**Task list**
1. From the Moon passage, list every distance or angular size that is stated with a number, keeping the units as given.
2. According to the Moon passage, what produces the blue and greenish-tan colors on the Moon in the animation?
3. Summarize the Moon passage in two sentences.

*** Provided passage ***

One of the fun things to do with astronomy (and science in general) is to imagine what it would be like if things were different. For example, right now the Moon orbits the Earth at an average distance of about 384,000 kilometers (238,000 miles). Even though that makes it the nearest astronomical object in the Universe, that’s still pretty far—a four-day ride in a space capsule, for example.

But what if it were closer? YouTube user “yeti dynamics” (real name: Nick) is an animator who created a fantastic video showing what it would look like from Earth if the Moon orbited us as the same distance as the International Space Station. The results are pretty amazing! Make it hi-res and fullscreen for the full effect.

Right off the bat, let me give my kudos to the animator! That was very well done, very realistic looking, and—my favorite bit—really cool, so it’s likely to grab people’s attention and get them thinking about the Moon and space.

And given its intent (just showing what it would look like, without any extrapolation on the physics), it’s pretty accurate, too. Indulge me while I dabble in some (fun) math.

When the Moon Hits Your Eye

If the Moon were that close—420 kilometers (260 miles) over the surface of the Earth—it would be more than 100° in size, literally more than half the sky! Right now it’s a mere 0.5° in size, for comparison (which is actually even smaller than you think). It’s neat how it appears to rotate, too, though that’s really just perspective; it’s the same effect that makes it look like features are sinking below the horizon as you orbit. Yeti dynamics also explains that the color of the Moon is from reflected Earthlight: The blue is from the Gulf of Mexico, and the greenish-tan from the United States. It’s dark in the middle because with the Moon blocking the Sun for so much of the Earth, there’s no light to reflect and illuminate the Moon there!

*** End of Provided passage ***
*** Supplied entries ***

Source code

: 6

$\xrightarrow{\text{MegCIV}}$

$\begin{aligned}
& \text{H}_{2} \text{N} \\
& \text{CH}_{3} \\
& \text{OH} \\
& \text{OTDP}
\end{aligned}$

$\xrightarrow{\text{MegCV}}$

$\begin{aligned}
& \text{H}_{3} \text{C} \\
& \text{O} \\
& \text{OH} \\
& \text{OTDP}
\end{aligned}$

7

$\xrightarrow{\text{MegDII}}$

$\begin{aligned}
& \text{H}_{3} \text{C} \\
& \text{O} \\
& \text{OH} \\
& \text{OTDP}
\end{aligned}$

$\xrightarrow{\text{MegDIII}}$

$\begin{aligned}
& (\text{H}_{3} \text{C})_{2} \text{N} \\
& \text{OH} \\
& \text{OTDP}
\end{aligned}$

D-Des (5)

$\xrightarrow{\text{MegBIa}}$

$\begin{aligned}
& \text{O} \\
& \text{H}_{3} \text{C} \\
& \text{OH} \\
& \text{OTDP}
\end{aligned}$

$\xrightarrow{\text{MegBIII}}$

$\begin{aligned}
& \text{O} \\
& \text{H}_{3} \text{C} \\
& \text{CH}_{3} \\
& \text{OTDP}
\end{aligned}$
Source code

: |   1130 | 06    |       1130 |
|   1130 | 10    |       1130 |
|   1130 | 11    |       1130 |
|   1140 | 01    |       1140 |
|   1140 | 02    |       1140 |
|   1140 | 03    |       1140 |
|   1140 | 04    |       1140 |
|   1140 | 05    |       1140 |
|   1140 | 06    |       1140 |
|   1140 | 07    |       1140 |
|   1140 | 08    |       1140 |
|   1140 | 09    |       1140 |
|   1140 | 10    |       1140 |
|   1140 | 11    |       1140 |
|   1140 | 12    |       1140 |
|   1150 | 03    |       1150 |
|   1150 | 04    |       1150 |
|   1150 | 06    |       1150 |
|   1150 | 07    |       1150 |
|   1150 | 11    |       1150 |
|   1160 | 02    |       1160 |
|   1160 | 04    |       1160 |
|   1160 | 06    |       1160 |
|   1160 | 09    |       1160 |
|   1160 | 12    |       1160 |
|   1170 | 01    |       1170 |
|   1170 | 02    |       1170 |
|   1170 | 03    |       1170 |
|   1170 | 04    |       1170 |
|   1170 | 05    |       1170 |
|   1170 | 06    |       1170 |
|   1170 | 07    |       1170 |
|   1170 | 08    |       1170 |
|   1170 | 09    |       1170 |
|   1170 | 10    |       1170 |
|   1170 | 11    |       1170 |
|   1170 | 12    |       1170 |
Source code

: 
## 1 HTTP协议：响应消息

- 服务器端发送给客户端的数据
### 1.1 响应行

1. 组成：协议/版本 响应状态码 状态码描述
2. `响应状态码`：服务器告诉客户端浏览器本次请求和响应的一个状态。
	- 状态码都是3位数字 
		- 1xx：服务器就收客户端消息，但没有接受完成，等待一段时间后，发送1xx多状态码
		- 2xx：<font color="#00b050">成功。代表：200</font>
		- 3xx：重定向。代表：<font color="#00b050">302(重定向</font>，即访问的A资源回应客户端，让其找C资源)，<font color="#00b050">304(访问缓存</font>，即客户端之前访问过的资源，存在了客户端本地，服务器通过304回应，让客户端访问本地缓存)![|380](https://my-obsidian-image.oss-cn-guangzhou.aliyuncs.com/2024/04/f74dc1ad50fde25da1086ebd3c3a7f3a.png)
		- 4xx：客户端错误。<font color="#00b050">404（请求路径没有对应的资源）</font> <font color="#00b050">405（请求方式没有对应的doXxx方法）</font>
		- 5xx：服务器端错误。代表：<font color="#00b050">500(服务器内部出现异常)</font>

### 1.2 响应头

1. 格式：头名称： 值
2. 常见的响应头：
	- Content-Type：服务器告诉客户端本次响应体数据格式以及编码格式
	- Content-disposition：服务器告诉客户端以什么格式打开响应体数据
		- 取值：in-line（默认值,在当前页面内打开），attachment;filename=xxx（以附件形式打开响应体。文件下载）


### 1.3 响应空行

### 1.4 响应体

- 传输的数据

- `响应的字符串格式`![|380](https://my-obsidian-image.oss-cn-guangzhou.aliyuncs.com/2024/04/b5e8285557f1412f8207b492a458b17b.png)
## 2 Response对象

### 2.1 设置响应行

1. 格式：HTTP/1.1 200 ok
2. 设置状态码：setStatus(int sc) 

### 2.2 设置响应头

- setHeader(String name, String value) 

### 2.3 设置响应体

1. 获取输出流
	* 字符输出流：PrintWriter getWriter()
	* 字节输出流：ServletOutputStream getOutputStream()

*** End of Supplied entries ***

**Exercise results**
1.
- About 384,000 kilometers (238,000 miles)
- 420 kilometers (260 miles)
- More than 100°
- 0.5°

2. The blue is Earthlight reflected from the Gulf of Mexico, and the greenish-tan is reflected from the United States.

3. An animator known on YouTube as "yeti dynamics" made a video showing how the Moon would look from Earth if it orbited at the International Space Station's distance instead of about 384,000 kilometers away. The author praises the video as realistic and reasonably accurate, noting that the Moon would span more than 100° of sky, that its apparent rotation is an effect of perspective, and that its colors come from reflected Earthlight.